Hey everybody!! I just signed up to this forum and Man, am i glad i did!! I've been out of archery for a few years now, but am coming back. It's amazing how much technology has advanced just in the last few years!! As soon as tax refund time gets here, i'm getting a new bow and i can't wait! Thanks to everybody on this forum for the wealth of knowledge you've all contributed. I really appreciate it!!


----------



## Tim Roberts (Jul 13, 2002)

fender68.


----------



## bushmasterar15 (Oct 23, 2004)

Welcome to Archery Talk.


----------



## fender68 (Nov 4, 2011)

Thank you!! I'm finding myself coming to Archery Talk numerous times a day. This is starting to become an obsession!!


----------



## JezterVA (Jan 26, 2009)

And it only gets worse brother.
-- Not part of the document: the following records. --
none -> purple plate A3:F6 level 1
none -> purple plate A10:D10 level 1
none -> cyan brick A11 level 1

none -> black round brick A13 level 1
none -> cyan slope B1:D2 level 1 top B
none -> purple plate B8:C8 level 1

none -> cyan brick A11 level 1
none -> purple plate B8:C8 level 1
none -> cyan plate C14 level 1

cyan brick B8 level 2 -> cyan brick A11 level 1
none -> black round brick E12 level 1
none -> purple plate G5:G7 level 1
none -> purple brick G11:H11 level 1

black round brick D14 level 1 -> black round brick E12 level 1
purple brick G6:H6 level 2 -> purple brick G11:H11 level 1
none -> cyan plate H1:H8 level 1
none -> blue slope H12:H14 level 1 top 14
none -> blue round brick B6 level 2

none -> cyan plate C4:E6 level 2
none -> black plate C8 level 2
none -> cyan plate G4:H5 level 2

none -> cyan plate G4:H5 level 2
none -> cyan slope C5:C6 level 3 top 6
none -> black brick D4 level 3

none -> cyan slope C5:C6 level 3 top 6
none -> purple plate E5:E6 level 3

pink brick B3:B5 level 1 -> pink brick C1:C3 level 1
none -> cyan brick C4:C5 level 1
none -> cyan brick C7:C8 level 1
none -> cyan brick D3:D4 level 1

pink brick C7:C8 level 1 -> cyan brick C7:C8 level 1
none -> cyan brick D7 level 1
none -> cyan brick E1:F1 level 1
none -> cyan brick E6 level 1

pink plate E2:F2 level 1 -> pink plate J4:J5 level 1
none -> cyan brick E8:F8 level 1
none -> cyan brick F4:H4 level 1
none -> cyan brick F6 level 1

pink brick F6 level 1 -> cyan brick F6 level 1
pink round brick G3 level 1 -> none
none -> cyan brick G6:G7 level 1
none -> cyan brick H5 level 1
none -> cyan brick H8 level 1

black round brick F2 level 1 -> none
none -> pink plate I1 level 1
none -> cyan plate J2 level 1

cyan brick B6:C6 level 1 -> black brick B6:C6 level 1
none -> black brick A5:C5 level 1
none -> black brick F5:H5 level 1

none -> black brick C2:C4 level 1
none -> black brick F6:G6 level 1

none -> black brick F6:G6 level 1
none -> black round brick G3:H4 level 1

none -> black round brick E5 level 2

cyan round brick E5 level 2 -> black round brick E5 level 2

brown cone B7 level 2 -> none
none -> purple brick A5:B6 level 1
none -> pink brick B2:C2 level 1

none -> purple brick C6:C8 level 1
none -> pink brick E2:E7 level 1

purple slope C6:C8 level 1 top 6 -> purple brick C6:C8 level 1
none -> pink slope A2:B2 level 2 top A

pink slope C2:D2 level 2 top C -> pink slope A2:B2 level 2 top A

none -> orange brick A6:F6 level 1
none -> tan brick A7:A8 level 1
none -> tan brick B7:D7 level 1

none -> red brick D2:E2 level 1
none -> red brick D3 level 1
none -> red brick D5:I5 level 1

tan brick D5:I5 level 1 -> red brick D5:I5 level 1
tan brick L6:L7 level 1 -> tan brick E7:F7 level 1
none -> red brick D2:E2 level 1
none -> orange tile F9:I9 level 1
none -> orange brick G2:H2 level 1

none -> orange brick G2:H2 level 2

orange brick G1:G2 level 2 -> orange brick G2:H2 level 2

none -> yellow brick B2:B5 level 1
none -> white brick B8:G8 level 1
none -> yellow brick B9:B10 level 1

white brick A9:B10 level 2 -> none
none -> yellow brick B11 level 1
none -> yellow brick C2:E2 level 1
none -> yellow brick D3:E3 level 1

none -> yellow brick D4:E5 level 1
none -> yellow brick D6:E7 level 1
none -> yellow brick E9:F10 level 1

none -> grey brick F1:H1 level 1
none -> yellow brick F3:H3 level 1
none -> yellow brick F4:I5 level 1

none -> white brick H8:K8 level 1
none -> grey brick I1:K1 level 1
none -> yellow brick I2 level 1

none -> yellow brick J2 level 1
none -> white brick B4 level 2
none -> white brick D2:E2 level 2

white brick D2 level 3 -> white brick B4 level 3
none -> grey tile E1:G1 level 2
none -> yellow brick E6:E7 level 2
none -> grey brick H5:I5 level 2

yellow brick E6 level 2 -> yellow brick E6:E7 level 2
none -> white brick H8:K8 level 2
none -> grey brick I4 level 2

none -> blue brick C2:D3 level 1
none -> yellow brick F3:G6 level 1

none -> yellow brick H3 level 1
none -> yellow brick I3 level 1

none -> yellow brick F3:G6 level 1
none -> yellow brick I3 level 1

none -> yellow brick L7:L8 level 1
Welcome aboard!!


----------



## rycountryboy (Feb 21, 2008)

*:welcome: to AT*


----------



## fender68 (Nov 4, 2011)

Yeah, i cant wait to get a new bow! I love hoyts but can't afford the carbon ones. I guess i'll get the next one below it on the Hoyt website. I can't remember the name of it but it was 32 inches and looked killer! Can't wait to shoot that one. I thought about a new mathews but don't care for the helium. Lots of negative feedback on it being cheap!!


----------



## Dthbyhoyt (Dec 4, 2004)

:welcome: 2 ArcheryTalk


----------



## rambo-yambo (Aug 12, 2008)

Welcome to AT from St. Louis


----------



## link06 (Mar 3, 2008)

Welcome to AT from a fellow Missourian!


Sent from my iPhone using Tapatalk


----------



## fender68 (Nov 4, 2011)

It's good to see a few brothers from missouri!! I just found out about K&K archery and am really thinking about the Vengeance. I'm also looking at the Elite answer also. Any reccomendations?


----------



## 12RingKing (Jun 22, 2009)

:beer:Welcome to AT! Enjoy the site!:beer:


----------



## 12RingKing (Jun 22, 2009)

I'd go with the Elite. Just because K&K's rep. Go to the General Archery Discussion and do a search for K&K....you'll see what I'm talking about.


----------